◆ SUPPLIED TEXT ◆
In Memoriam

Philosopher and Logician, Grisha Mints, in Memoriam

Grigori "Grisha" Mints

With great sadness, the Stanford Philosophy Department notes the passing of our friend and beloved colleague Grigori (“Grisha”) Mints, who died at Stanford on Thursday, May 29th, just shy of his 75th birthday.  

Mints was born on June 7, 1939 in St. Petersburg, Russia. He was a student of Nikolai Shanin and obtained his degrees in Mathematics from the Leningrad State University (the B.A. and M.S. in 1961, the Ph.D. in 1965, and the Sc.D. in 1990).  He held research positions at the Steklov Mathematics Institute, the Leningrad University, and the Estonian Academy of Sciences before his appointment as Professor of Philosophy at Stanford in 1991.  He was also appointed Professor by Courtesy in our sister departments of Mathematics and Computer Science, and he maintained an active program of teaching, research, travel, and scholarly interaction right up to the time of his death.  In recent years, his contributions have been recognized by election to the Estonian Academy of Sciences (2008) and the American Academy of Arts and Sciences (2010).  He is survived by his wife, Marianna Rozenfeld, daughter Anna Reznikova, grandson Alexandre Reznikov, and great-granddaughter Viktoria Reznikova.

◆ GIVEN TASK A ◆
Reproduce the entries from their first line through the line that contains "genus: Draba", substituting "vernacular name" for every occurrence of "common name" and leaving all else unchanged.

Stored items:
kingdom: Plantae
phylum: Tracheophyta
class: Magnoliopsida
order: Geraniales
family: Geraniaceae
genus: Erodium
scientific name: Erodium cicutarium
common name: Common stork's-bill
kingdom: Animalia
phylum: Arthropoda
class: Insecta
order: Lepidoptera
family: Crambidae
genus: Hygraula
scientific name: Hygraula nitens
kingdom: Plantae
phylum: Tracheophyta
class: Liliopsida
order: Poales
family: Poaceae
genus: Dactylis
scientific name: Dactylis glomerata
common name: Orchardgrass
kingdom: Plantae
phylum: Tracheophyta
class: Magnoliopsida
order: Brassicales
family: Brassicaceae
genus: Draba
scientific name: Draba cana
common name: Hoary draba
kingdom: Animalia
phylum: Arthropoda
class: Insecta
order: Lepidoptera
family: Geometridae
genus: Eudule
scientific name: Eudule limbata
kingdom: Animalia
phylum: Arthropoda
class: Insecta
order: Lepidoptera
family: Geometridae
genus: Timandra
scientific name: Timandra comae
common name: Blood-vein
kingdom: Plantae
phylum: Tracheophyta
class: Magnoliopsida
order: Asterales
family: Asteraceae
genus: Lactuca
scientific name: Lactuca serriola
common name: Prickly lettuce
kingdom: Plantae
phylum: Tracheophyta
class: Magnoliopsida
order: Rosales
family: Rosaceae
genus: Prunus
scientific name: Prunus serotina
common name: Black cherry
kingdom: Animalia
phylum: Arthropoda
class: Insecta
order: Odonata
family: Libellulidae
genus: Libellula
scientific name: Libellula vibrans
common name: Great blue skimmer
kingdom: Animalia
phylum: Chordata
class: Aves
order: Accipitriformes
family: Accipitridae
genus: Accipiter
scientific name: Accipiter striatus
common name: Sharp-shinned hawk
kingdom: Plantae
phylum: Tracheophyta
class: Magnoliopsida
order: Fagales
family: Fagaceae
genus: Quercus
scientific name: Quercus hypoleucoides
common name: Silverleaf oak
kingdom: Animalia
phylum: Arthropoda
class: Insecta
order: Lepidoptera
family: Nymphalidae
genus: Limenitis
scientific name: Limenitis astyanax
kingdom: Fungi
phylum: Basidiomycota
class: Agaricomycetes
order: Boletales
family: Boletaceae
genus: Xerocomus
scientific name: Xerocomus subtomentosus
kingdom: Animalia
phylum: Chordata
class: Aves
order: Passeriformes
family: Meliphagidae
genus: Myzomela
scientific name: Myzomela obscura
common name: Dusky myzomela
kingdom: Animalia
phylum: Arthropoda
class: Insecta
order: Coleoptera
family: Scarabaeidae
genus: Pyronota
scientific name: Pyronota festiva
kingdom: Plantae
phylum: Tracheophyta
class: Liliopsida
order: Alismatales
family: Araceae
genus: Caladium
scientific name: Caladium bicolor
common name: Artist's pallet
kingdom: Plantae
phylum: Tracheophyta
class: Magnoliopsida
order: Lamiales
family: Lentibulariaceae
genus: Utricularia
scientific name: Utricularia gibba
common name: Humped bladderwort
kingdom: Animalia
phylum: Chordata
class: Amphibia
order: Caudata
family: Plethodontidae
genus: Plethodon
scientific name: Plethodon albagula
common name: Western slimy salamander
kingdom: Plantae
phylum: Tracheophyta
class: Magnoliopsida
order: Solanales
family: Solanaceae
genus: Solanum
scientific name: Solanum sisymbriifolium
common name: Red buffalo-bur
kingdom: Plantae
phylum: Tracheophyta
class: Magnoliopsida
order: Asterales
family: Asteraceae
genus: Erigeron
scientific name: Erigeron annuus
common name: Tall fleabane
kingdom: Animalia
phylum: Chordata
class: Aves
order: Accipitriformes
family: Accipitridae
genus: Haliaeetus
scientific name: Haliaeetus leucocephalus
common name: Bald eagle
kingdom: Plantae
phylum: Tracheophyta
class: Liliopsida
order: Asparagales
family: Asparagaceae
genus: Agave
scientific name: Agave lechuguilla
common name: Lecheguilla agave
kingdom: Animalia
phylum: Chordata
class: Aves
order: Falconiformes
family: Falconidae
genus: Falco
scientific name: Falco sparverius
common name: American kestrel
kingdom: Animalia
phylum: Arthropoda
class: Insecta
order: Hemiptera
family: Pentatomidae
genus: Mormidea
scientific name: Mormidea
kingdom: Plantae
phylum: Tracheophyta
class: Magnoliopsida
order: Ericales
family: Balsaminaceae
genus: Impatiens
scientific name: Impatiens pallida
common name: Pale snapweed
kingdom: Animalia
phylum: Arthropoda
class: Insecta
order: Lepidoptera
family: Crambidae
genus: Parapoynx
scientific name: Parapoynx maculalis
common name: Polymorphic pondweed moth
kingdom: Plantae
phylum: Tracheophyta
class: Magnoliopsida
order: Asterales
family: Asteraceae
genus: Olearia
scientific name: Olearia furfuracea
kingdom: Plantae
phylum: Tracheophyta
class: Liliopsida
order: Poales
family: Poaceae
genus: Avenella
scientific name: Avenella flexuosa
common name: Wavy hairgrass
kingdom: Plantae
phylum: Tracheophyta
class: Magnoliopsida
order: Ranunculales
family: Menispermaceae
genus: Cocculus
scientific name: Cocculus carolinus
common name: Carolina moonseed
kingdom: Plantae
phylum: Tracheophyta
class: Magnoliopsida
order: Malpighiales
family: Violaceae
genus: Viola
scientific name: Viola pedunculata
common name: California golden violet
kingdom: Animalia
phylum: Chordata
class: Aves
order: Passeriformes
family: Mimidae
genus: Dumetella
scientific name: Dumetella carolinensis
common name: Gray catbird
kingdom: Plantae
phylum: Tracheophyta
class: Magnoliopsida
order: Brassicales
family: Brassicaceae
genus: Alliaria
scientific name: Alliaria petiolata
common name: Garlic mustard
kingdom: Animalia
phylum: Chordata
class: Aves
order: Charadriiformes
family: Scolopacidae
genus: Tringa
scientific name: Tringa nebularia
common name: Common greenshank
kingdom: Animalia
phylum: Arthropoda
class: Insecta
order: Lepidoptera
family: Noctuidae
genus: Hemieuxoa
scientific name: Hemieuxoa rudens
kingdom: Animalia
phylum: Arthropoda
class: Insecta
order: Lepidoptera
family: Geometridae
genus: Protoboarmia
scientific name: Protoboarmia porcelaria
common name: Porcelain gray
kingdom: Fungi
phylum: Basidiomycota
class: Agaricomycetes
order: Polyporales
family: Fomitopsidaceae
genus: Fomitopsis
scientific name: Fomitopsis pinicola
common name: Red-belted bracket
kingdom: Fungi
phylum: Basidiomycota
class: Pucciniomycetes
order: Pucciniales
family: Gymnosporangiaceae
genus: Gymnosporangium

◆ GIVEN TASK B ◆
Return, word for word, the passage of the memorial notice that begins at the words "With great sadness, the" and stops after "his 75th birthday.".

◆ TASK SOLUTION A ◆
kingdom: Plantae
phylum: Tracheophyta
class: Magnoliopsida
order: Geraniales
family: Geraniaceae
genus: Erodium
scientific name: Erodium cicutarium
vernacular name: Common stork's-bill
kingdom: Animalia
phylum: Arthropoda
class: Insecta
order: Lepidoptera
family: Crambidae
genus: Hygraula
scientific name: Hygraula nitens
kingdom: Plantae
phylum: Tracheophyta
class: Liliopsida
order: Poales
family: Poaceae
genus: Dactylis
scientific name: Dactylis glomerata
vernacular name: Orchardgrass
kingdom: Plantae
phylum: Tracheophyta
class: Magnoliopsida
order: Brassicales
family: Brassicaceae
genus: Draba

◆ TASK SOLUTION B ◆
With great sadness, the Stanford Philosophy Department notes the passing of our friend and beloved colleague Grigori (“Grisha”) Mints, who died at Stanford on Thursday, May 29th, just shy of his 75th birthday.